A “dangerously large” avalanche was trigger by a snowboarder in a closed area within the boundaries of Whitefish Mountain Resort on Thursday.
According to a report from the Flathead Avalanche Center, the snowboarder triggered the avalanche in the Haskill Slide area, which was closed due to heightened avalanche danger. The avalanche was large enough to easily bury and kill a person, the center stated. It was triggered at the top of the slope and ran though the trees to the bottom of the black-diamond rated terrain.
The incident was called in by the group of people who triggered and witnessed the event at about 2:30 p.m., resort spokesperson Riley Polumbus said. The group said no one was caught in the slide, however ski patrol responded and conducted a search using transceivers, spot probing and an avalanche rescue K-9 as a precaution. The search, combined with witness interviews, allowed patrol to call the area clear.
According to the avalanche center, large explosives had been used the previous day in the same area in an effort to mitigate the avalanche hazard. Polumbus noted that the Haskill Slide area was closed Wednesday afternoon. Signs were posted at the summit of Big Mountain and in the Haskill area noting the closure. It was also listed on the snow report as closed.

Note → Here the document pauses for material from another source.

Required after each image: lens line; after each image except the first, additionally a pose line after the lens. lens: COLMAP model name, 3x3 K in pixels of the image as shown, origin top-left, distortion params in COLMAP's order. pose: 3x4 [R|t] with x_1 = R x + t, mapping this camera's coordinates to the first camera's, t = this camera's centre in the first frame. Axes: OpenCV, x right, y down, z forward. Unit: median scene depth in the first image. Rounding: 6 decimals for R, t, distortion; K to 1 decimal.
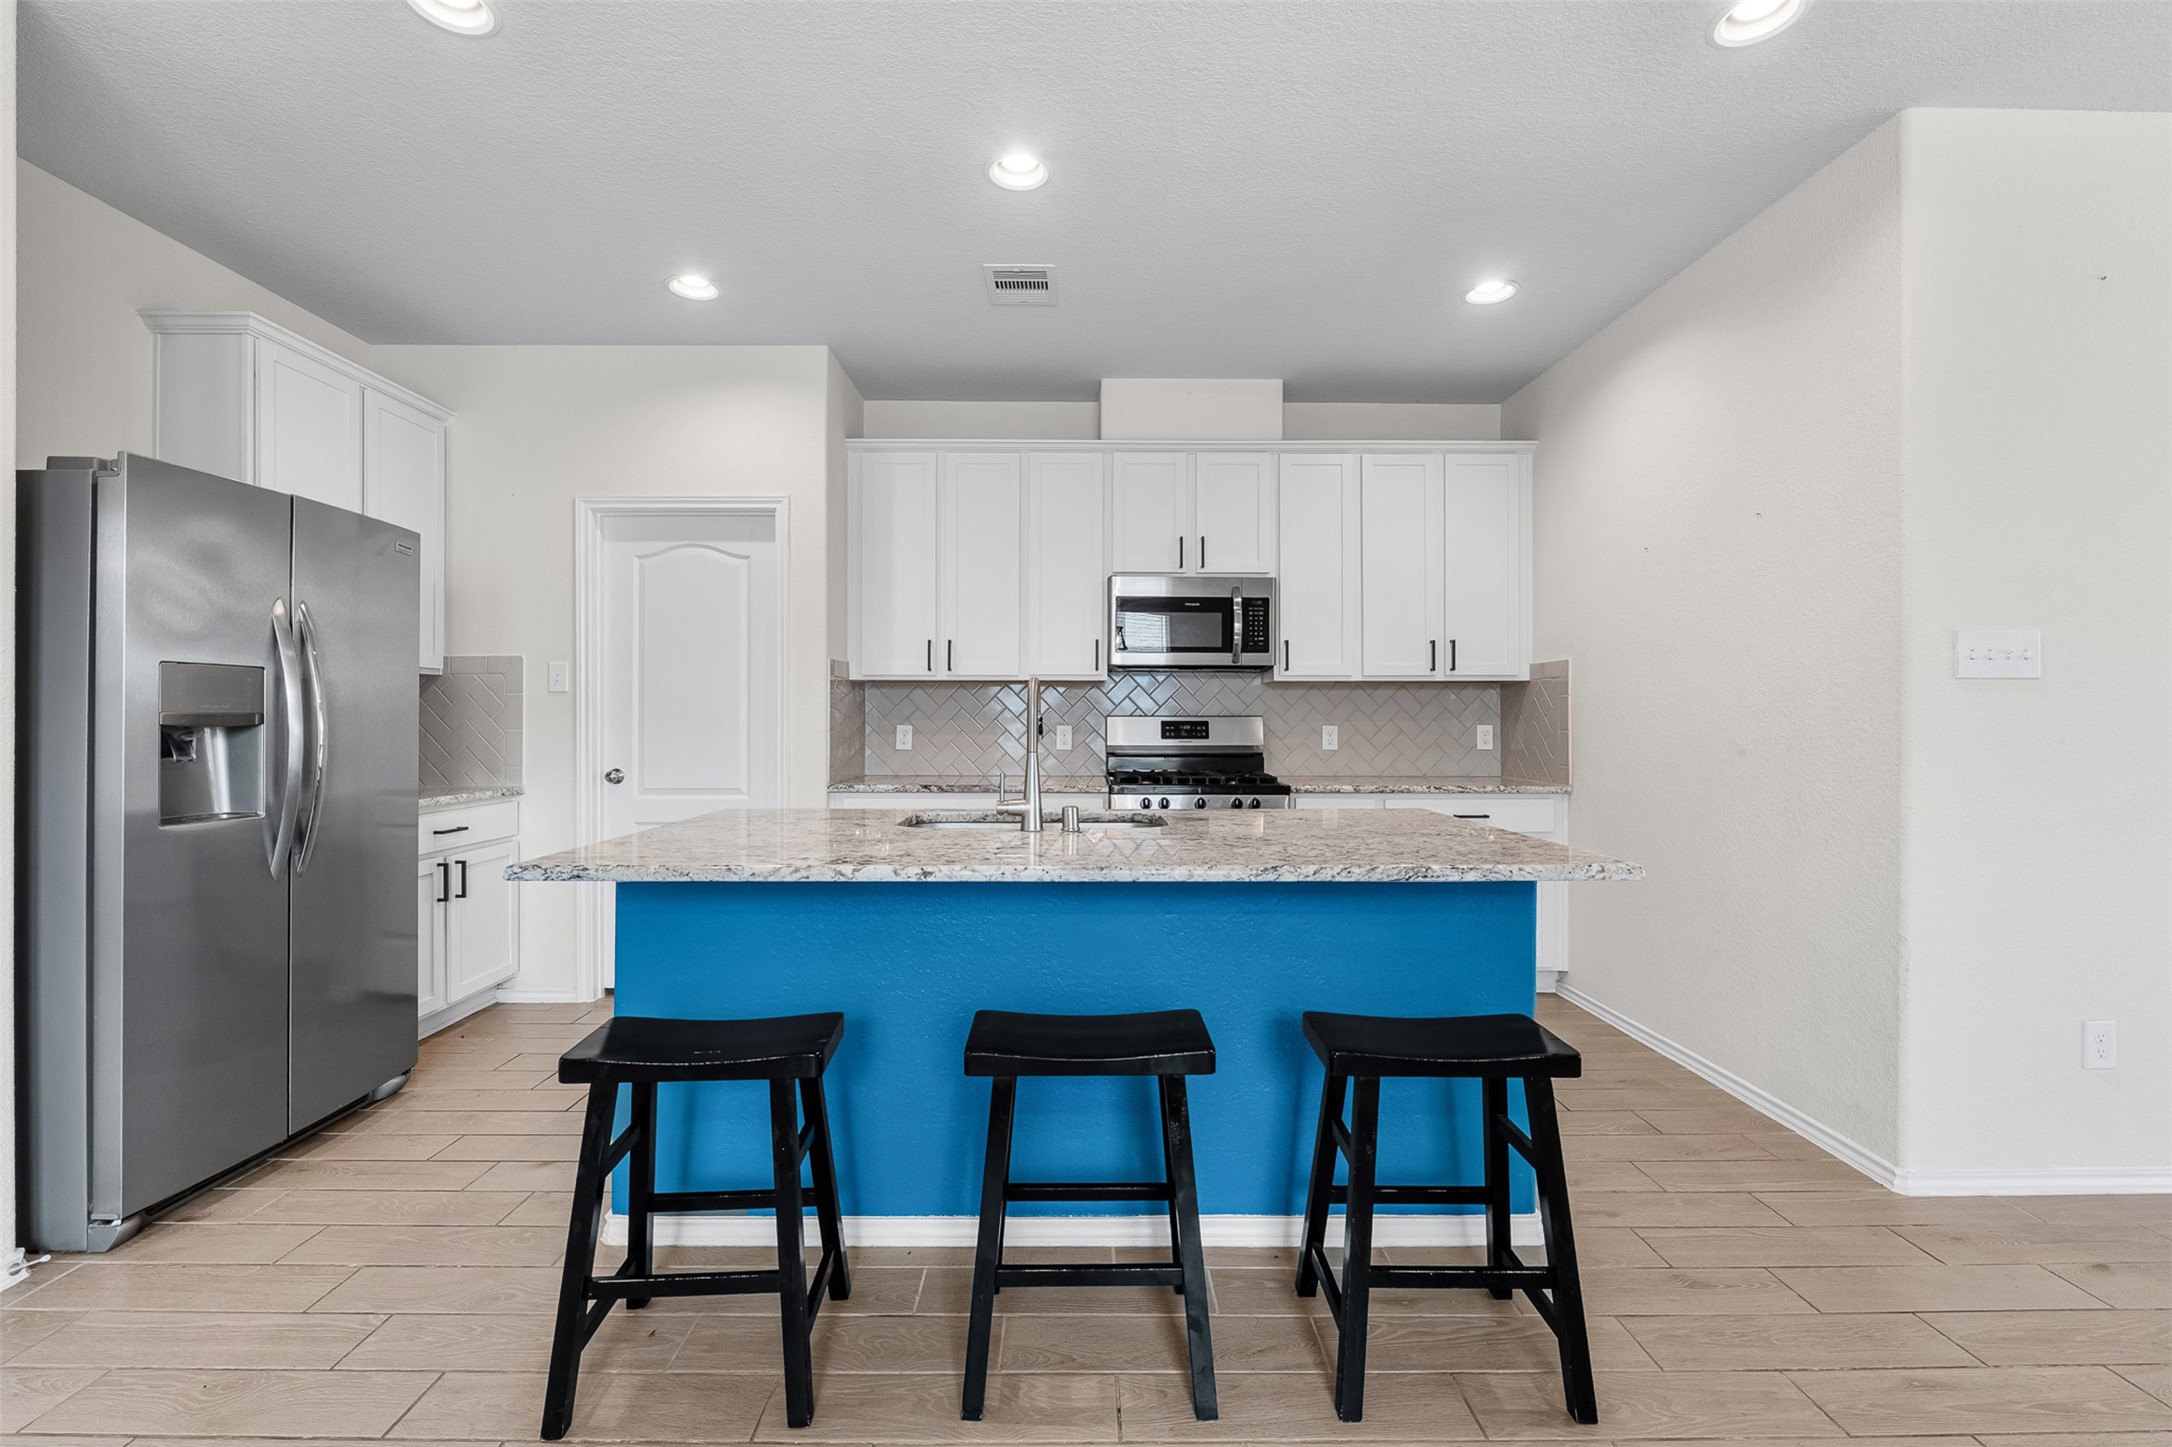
lens RADIAL K [[930.0, 0, 1086.2], [0, 930.0, 709.7], [0, 0, 1]] dist [0.000153, -0.000709]
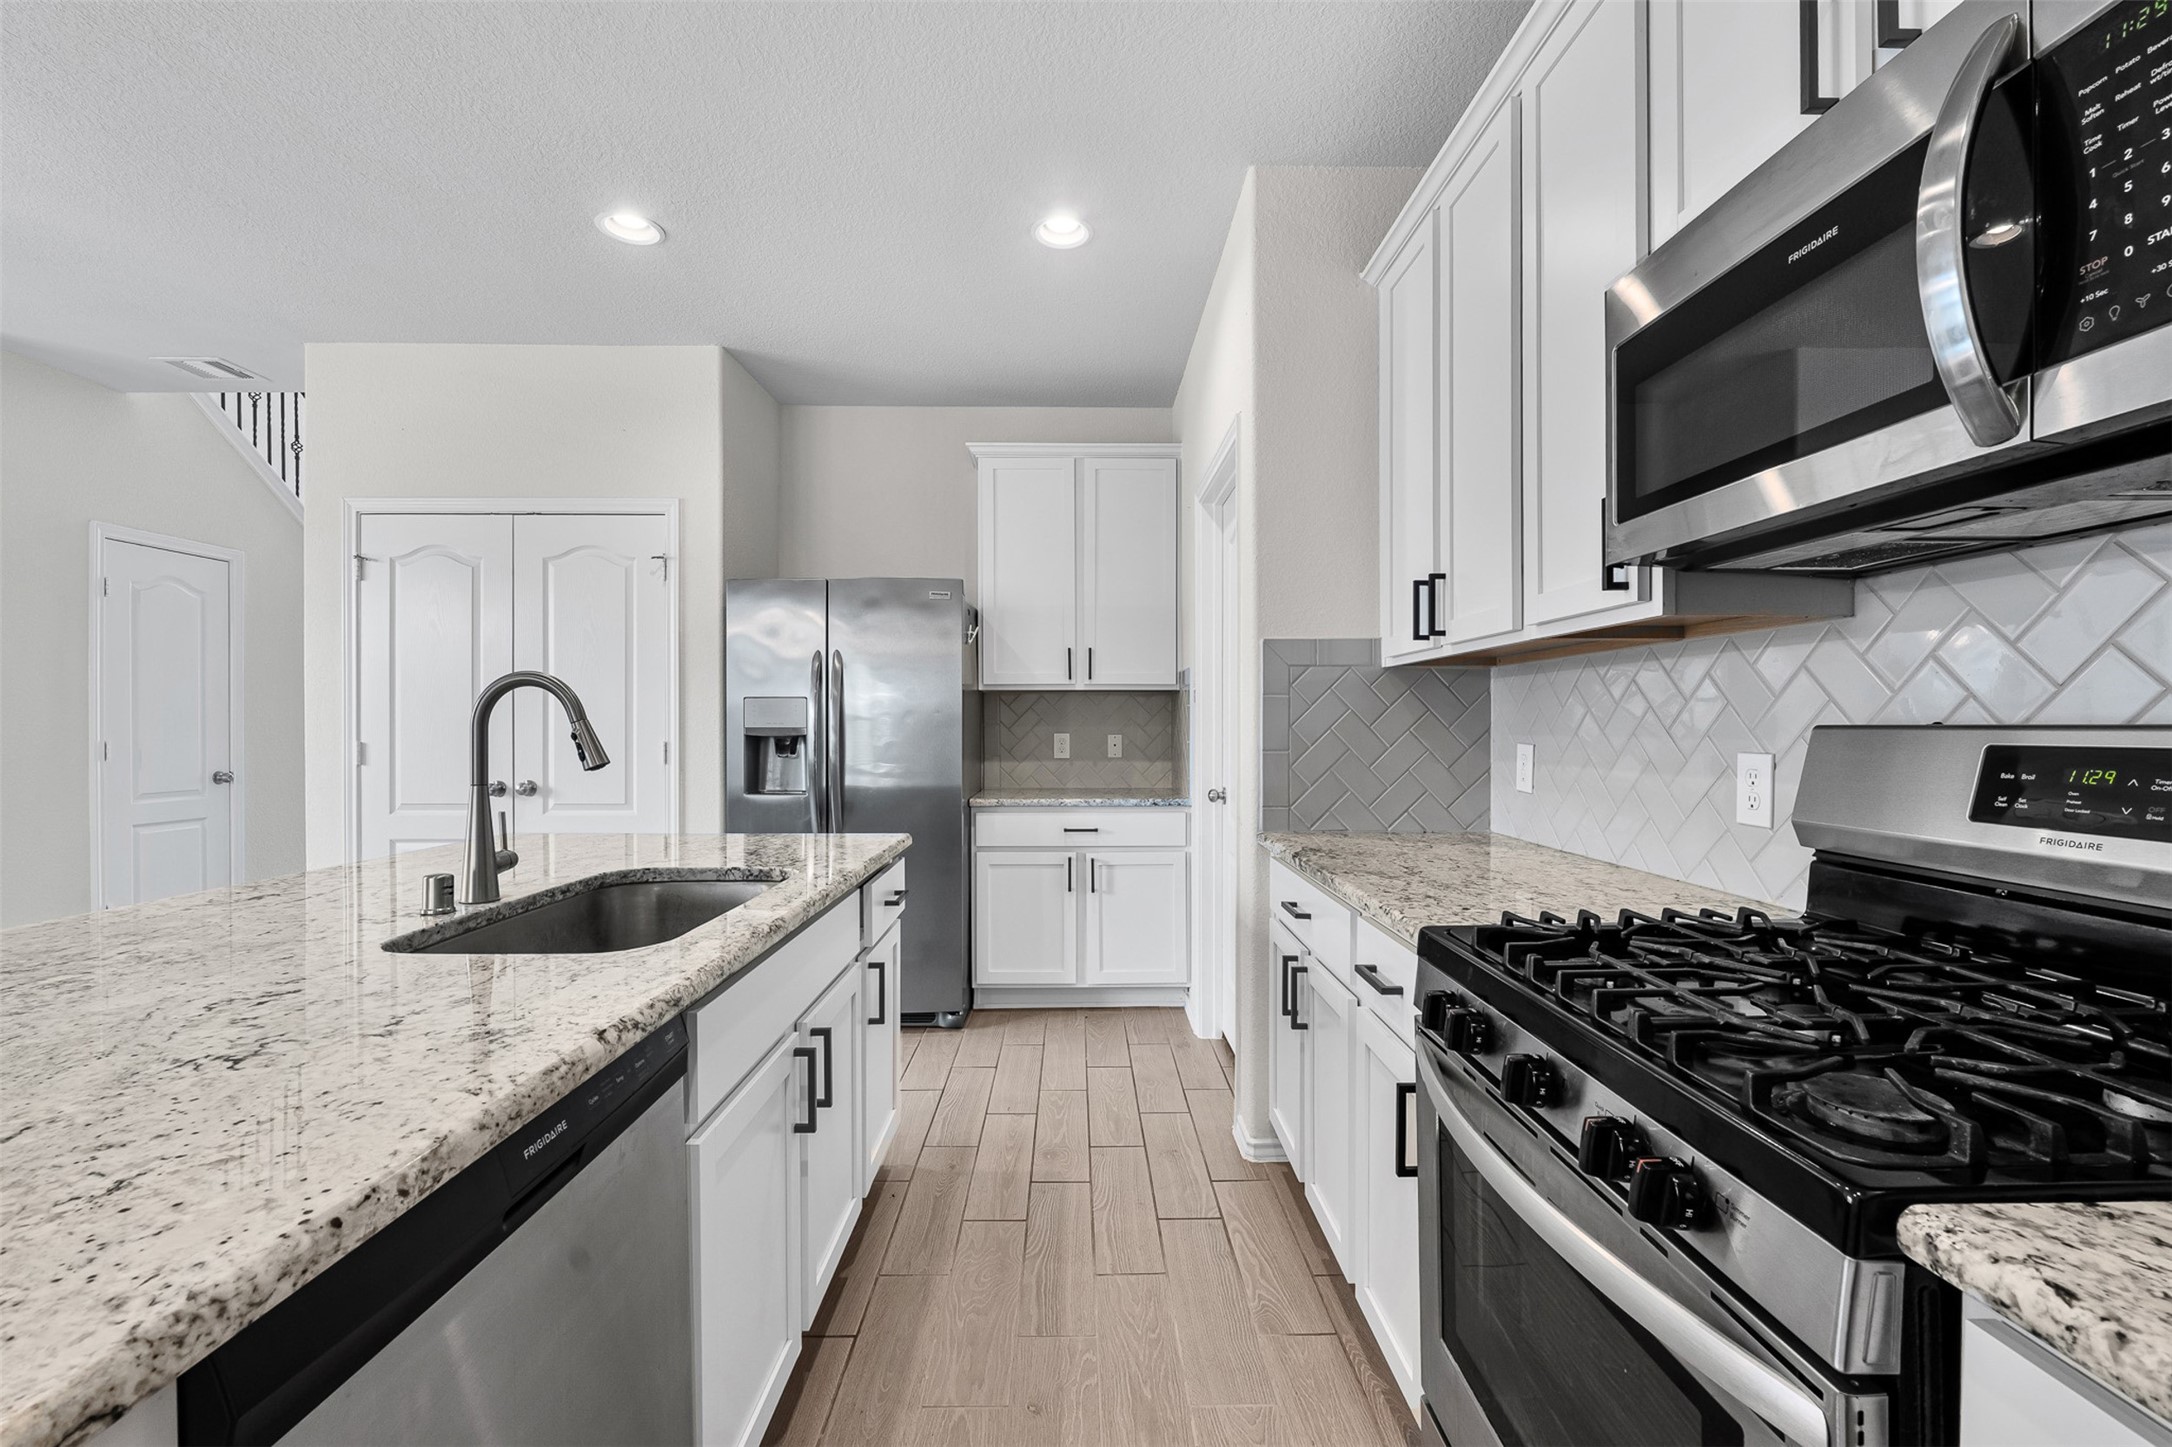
lens RADIAL K [[892.9, 0, 1083.6], [0, 892.9, 728.5], [0, 0, 1]] dist [-0.007852, 0.000039]
pose [[0.006652, 0.000200, -0.999978, 0.402740], [0.010095, 0.999949, 0.000268, 0.007318], [0.999927, -0.010096, 0.006650, 1.013185]]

A number of areas at the resort were closed Friday due to the continued risk of avalanches, including Hellroaring Basin, all of East Rim, Evan’s Heaven, Moose, Haskill Slide, Movie Land, and Cal’s Country. Polumbus said ski patrol added more closed signs as well as some “redline” rope and a sign at the bottom of Chair 1 warning of the closures.
Polumbus said ski patrol continued to monitor the snowpack Friday, even in areas below slopes that could slide.
An avalanche warning was issued by the Flathead Avalanche Center through Friday evening for the Fathead Range, Whitefish Range, Swan Range and Glacier National Park. The avalanche danger was rated as considerable rising to high throughout the day as temperatures warmed. Backcountry travel on and below steep slopes was not recommended.
“The snowpack, especially at upper elevations, became weak and faceted during last month’s relentless cold,” the Flathead Avalanche Center warned. “That loose surface snow is primed for [sloughing] as it becomes saturated with melt water.”
Wet slab avalanche can fail in unpredictable ways and entrain surprisingly large amounts of debris, the center warned. South, west, and even north facing slopes have seen recent slide activity.
A cool down is expected this weekend, with snow levels falling to around 5,000 feet by Sunday morning.